The decision to hear the workers only through poetic narrative is deliberate. Kalthoum explains: “the first time I was in front of [the building workers] they told me we don’t have the right to talk about who destroyed our houses in Syria, because we are afraid of the régime. And we don‘t have the right to talk about our life here inside this tower because we are afraid of the owner. I found myself in front of this community of mute people, who lost everything but don‘t have the right to talk about anything“.
The experience is international
“Taste of Cement” contains many similarities with „My Father’s Wings“, Kıvanç Sezer’s recent film about Kurdish construction workers in Istanbul (review here). Both films show “guest workers”who are only valued by their reluctant hosts for the products of their labour power. They are, to quote Günther Wallraff‘s book on the subject, the “Lowest of the Low“.
Like Sezer, Kalthoum often backdrops his scenes with beautiful landscapes, which show how things might be in a more just society. But even this beauty has a sour taste. Kalthoum says “because we are in front of the ocean and in front of the city and the highway, of course its a beautiful view.
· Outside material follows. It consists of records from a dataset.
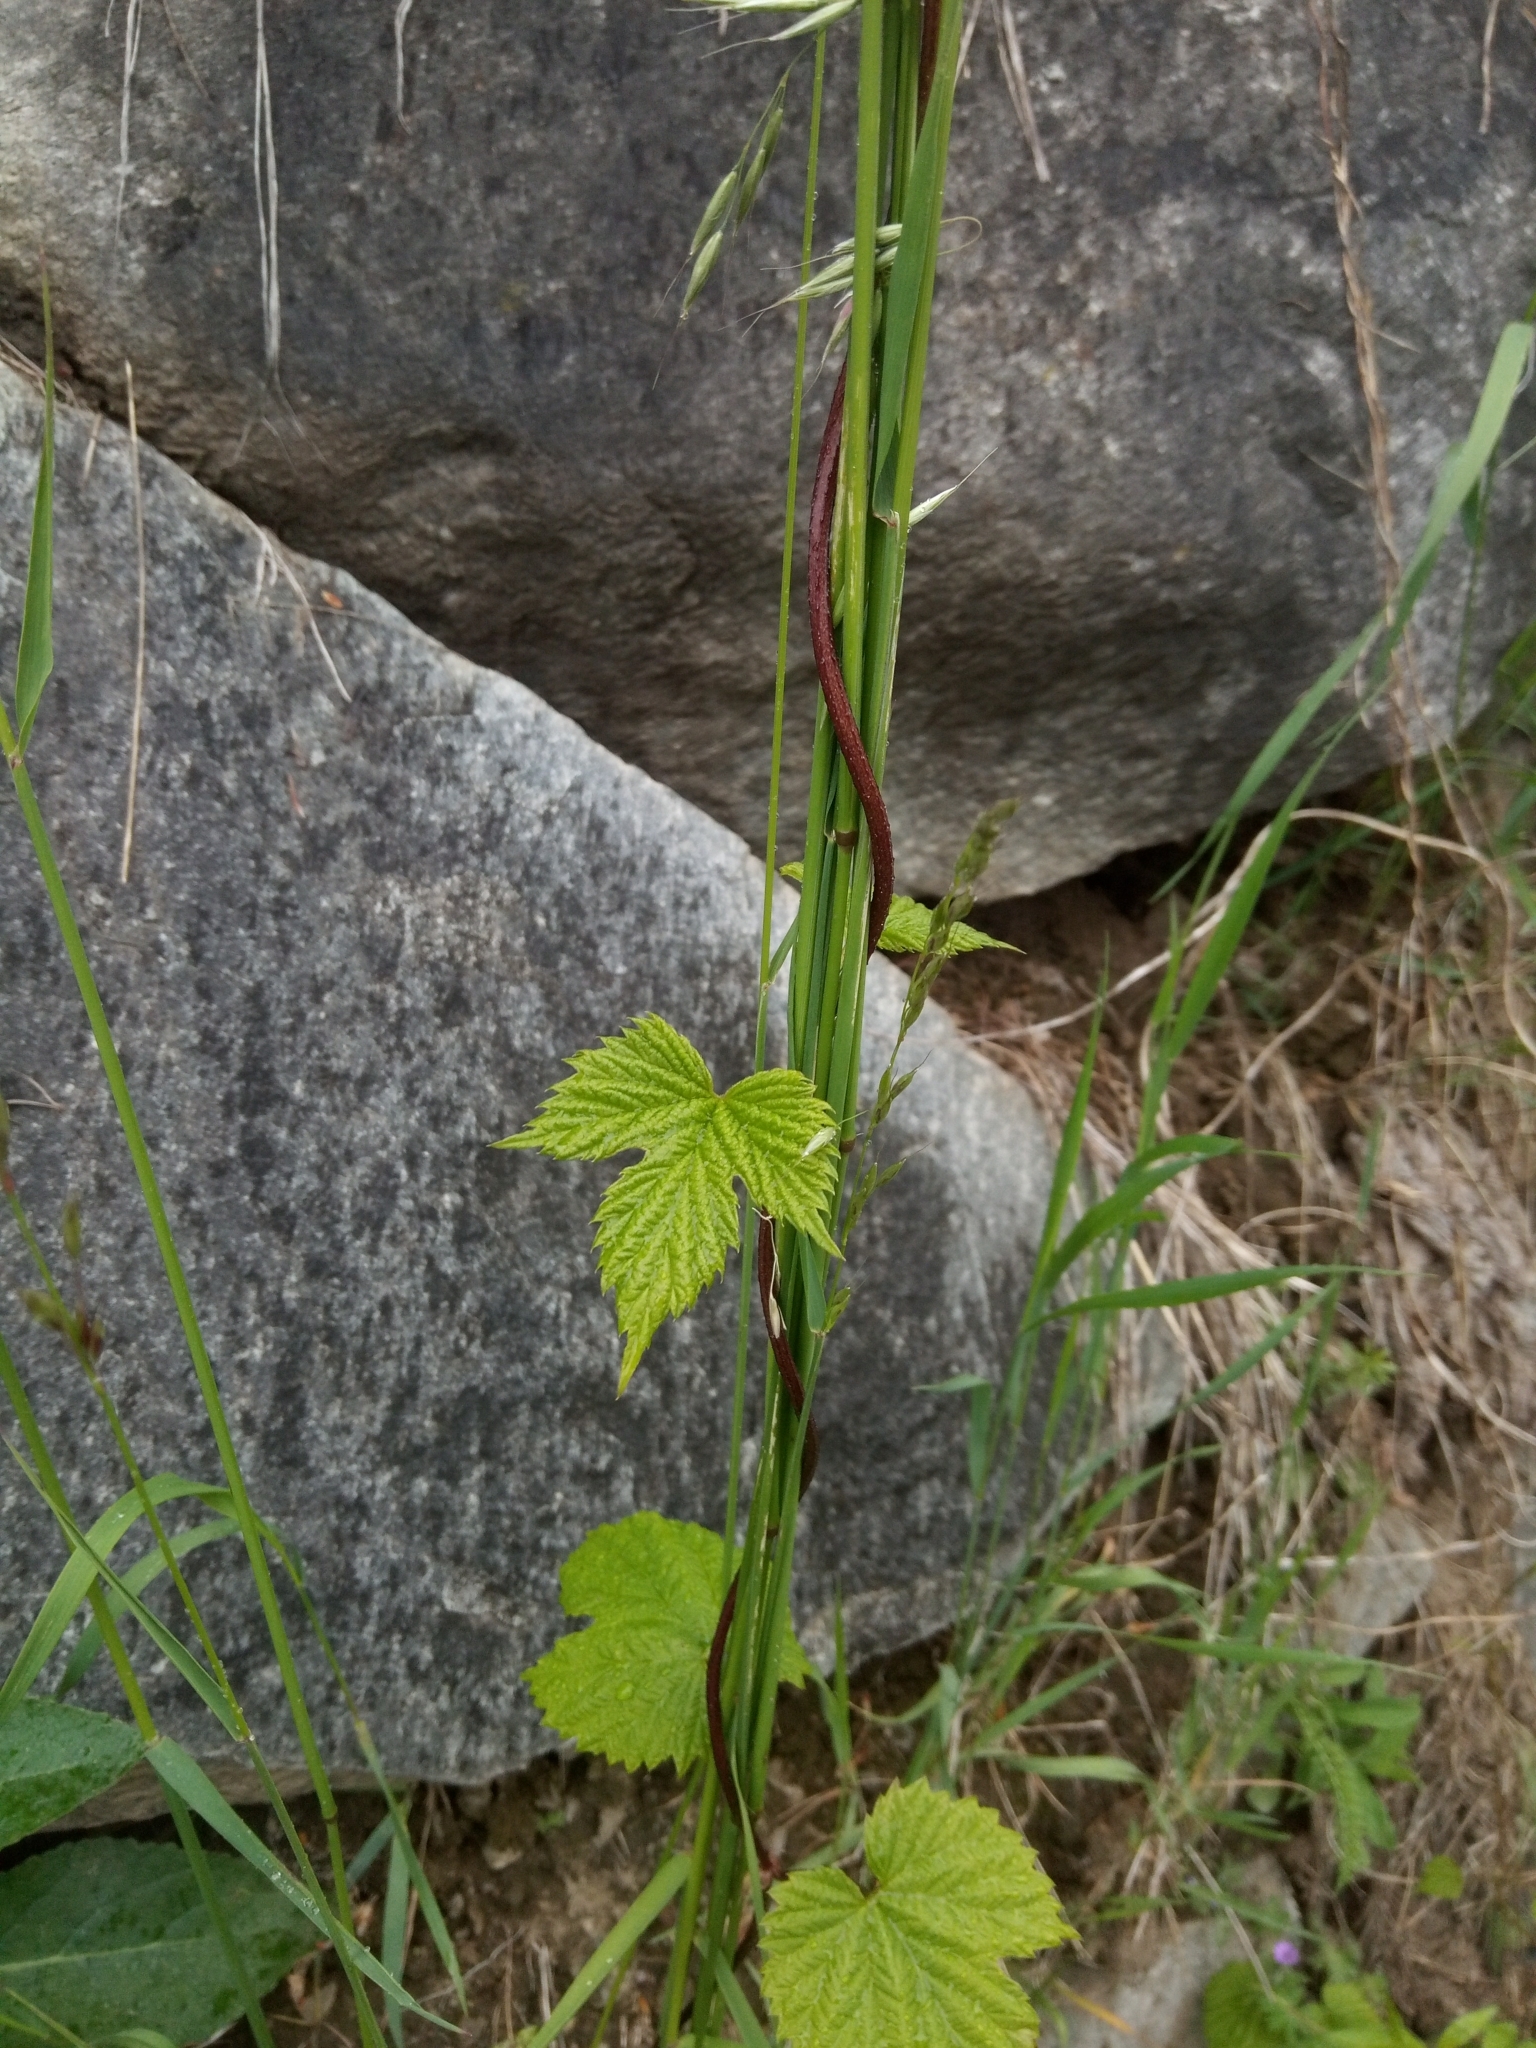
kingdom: Plantae
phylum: Tracheophyta
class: Magnoliopsida
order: Rosales
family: Cannabaceae
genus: Humulus
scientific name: Humulus lupulus
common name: Hop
But what we want to tell from the beautiful image is that not everything’s beautiful. When you‘re building a huge tower, you should also know how this tower came. Behind this tower we have a sad story. A lot of people are slaves inside the construction site”
The situation for the building workers in Kalthoum’s Beirut is even more grim than in Sezer’s Istanbul. At least the protagonists in “My Father‘s Wings”are allowed to have relationships, to talk to their families over Skype, to have a little hope. In “Taste of Cement” it is not clear how the Syrian refugees can escape their wretched isolation.
Workers of the world
Just before the film ends, the narrator recounts his second memory.
“The second picture, burned into my memory. The war had started, reports of terror and bombs fell on our neighbourhood. Death followed us everywhere. One house after the next tumbled down. I came home exhausted, and went directly into the kitchen, I found my mother. Asleep. She lay with her head on the table. Time had left its traces. More than 15 years. I remembered the first time that I’d seen the sea in the kitchen. I wanted to plunge in and never return. To the war. To the ruins. To all of it. I held my hand out and touched the water. The sea reared up. The palms swayed in the wind. A wave swept me away.”
The screen goes blank. A short text appears: “DEDICATED TO ALL WORKERS IN EXILE“
Despite the interminable horror, Kalthoum is not without hope. He says of his protagonists “for me these people are against any [political] group, they are doing the act of building. I think this means we have some hope. At the end we have another community who are making something positive.“
This is important. We have become used to seeing refugees as victims, which they are, but they are so much more than that. They are workers with agency, who are capable of changing the world – if we can build the necessary solidarity. By naming the cause of the problem, Kalthoum is able suggest a way out. Until then, we have his sumptuous film to sustain us.